Amounts drawn incur interest at LIBOR plus 0.875% to 1.75% per annum dependent upon the Company’s leverage ratio. Undrawn amounts are subject to a 0.2% to 0.45% per annum commitment fee dependent on the Company’s leverage ratio. Under the credit agreement, the Company is required to maintain a debt service coverage ratio greater than or equal to 1.25 : 1, a Leverage Ratio less than or equal to 5 : 1 (decreasing to 4 : 1 on September 30, 2008 and to 3.5 : 1 on September 30, 2009), and a Tangible Net Worth greater than 80% of the Tangible Net Worth at June 30, 2007 plus the aggregate of 50% of Net Income for each fiscal quarter thereafter. Both the Term Loan and the Revolving Loan are secured against the Company’s assets, including the Company’s silver interests. The Company has paid $2.5 million in debt financing costs relating to the credit agreement which were capitalized to the cost of the Peñasquito contract. During the quarter, the Company repaid $11 million of the balance outstanding on the revolving loan.
CONTRACTUAL OBLIGATIONS
Silver Interests
In connection with the Luismin, Zinkgruvan and Stratoni silver contracts, the Company has committed to purchase 100% of the silver produced by each mine for a per-ounce cash payment of the lesser of $3.90 and the then prevailing market price, subject to an inflationary adjustment beginning in the fourth quarter of 2007 for Luismin and Zinkgruvan and in 2010 for Stratoni. This inflationary adjustment is subject to a minimum of 0.4% and a maximum of 1.65% per annum for Luismin and Zinkgruvan, and is fixed at 1% per annum for Stratoni. In connection with the Yauliyacu silver purchase contract, the Company has committed to purchase up to 4.75 million ounces of silver per year, based on production at the Yauliyacu mine, for a per-ounce cash payment of $3.90, subject to adjustment. This inflationary adjustment, which will begin in 2009, is subject to a minimum of 1.0% and a maximum of 1.65% per annum. In connection with the Peñasquito silver purchase contract, the Company has committed to purchase 25% of the silver produced by the mine for a per-ounce cash payment of the lesser of $3.90 and the then prevailing market price, subject to an inflationary adjustment. This adjustment, which will begin in 2011, is subject to a minimum of 0.4% and a maximum of 1.65% per annum.

Request 1:
State whether each statement agrees with the excerpt on credit terms and silver contracts, answering yes or no and quoting the deciding words: (a) the inflationary adjustment for Stratoni is fixed at 1% per annum; (b) the Company committed to purchase 50% of the silver produced at Peñasquito; (c) during the quarter the Company repaid $11 million on the revolving loan.
The excerpt and the entries are unrelated to each other.

Material to process:
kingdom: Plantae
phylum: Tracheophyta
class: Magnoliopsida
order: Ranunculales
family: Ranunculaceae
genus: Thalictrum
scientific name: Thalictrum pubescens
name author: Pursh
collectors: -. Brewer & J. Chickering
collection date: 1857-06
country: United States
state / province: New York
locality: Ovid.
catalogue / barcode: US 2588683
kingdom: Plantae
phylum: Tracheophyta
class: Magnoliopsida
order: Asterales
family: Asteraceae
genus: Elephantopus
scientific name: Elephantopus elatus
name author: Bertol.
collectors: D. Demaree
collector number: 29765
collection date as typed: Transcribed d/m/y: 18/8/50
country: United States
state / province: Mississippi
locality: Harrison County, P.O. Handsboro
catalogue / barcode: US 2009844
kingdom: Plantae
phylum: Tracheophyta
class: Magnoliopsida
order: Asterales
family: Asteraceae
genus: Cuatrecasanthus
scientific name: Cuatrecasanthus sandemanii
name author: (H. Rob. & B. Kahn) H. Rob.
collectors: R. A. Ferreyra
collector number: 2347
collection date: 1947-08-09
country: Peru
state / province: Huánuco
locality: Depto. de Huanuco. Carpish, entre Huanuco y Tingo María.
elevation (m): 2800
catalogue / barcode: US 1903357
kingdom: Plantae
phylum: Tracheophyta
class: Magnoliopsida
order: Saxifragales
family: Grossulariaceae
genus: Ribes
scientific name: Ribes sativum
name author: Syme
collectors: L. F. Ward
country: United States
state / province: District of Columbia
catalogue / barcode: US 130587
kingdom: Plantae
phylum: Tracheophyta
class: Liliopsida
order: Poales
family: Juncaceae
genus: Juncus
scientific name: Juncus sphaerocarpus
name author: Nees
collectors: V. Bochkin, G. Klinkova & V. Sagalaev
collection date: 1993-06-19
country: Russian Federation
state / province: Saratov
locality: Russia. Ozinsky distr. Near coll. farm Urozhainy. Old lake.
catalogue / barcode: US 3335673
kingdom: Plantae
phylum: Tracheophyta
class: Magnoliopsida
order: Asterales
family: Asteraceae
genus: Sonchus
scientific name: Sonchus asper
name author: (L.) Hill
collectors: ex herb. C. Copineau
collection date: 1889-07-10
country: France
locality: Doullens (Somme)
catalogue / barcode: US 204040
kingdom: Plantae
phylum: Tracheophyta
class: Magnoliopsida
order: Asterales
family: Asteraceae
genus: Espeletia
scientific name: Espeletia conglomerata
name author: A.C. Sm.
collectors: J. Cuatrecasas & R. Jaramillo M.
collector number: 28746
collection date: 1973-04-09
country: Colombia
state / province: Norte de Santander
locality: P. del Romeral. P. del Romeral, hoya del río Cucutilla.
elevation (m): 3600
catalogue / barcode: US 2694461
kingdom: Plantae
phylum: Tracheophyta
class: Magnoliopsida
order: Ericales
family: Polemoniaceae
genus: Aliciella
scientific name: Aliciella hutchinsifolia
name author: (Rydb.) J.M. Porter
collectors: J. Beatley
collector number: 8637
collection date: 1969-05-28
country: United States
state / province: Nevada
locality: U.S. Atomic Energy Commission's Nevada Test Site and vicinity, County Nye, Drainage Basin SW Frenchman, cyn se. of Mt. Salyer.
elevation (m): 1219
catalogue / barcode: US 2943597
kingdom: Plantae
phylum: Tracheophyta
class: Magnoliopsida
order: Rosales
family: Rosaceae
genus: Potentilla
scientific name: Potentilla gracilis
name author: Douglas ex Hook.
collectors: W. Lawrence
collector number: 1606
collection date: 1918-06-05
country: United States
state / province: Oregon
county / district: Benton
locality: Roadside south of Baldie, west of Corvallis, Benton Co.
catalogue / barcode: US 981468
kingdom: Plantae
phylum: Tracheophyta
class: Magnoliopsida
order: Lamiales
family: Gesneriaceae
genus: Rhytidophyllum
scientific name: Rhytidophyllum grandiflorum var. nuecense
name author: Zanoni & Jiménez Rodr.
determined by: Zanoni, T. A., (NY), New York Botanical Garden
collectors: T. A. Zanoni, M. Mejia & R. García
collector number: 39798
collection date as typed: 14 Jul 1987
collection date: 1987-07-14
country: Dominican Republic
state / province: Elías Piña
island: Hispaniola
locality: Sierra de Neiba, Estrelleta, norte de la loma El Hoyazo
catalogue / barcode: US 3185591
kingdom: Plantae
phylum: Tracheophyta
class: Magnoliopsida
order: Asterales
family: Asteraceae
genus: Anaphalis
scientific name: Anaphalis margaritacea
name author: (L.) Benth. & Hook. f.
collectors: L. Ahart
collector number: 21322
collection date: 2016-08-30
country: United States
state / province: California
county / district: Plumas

Request 2:
Repeat the entry lines from the one containing "class: Liliopsida" through the one containing "locality: P. del", inclusive.

Finished answer 1:
(a) Yes: "is fixed at 1% per annum for Stratoni"
(b) No: "the Company has committed to purchase 25% of the silver produced by the mine"
(c) Yes: "the Company repaid $11 million of the balance outstanding on the revolving loan"

Finished answer 2:
class: Liliopsida
order: Poales
family: Juncaceae
genus: Juncus
scientific name: Juncus sphaerocarpus
name author: Nees
collectors: V. Bochkin, G. Klinkova & V. Sagalaev
collection date: 1993-06-19
country: Russian Federation
state / province: Saratov
locality: Russia. Ozinsky distr. Near coll. farm Urozhainy. Old lake.
catalogue / barcode: US 3335673
kingdom: Plantae
phylum: Tracheophyta
class: Magnoliopsida
order: Asterales
family: Asteraceae
genus: Sonchus
scientific name: Sonchus asper
name author: (L.) Hill
collectors: ex herb. C. Copineau
collection date: 1889-07-10
country: France
locality: Doullens (Somme)
catalogue / barcode: US 204040
kingdom: Plantae
phylum: Tracheophyta
class: Magnoliopsida
order: Asterales
family: Asteraceae
genus: Espeletia
scientific name: Espeletia conglomerata
name author: A.C. Sm.
collectors: J. Cuatrecasas & R. Jaramillo M.
collector number: 28746
collection date: 1973-04-09
country: Colombia
state / province: Norte de Santander
locality: P. del Romeral. P. del Romeral, hoya del río Cucutilla.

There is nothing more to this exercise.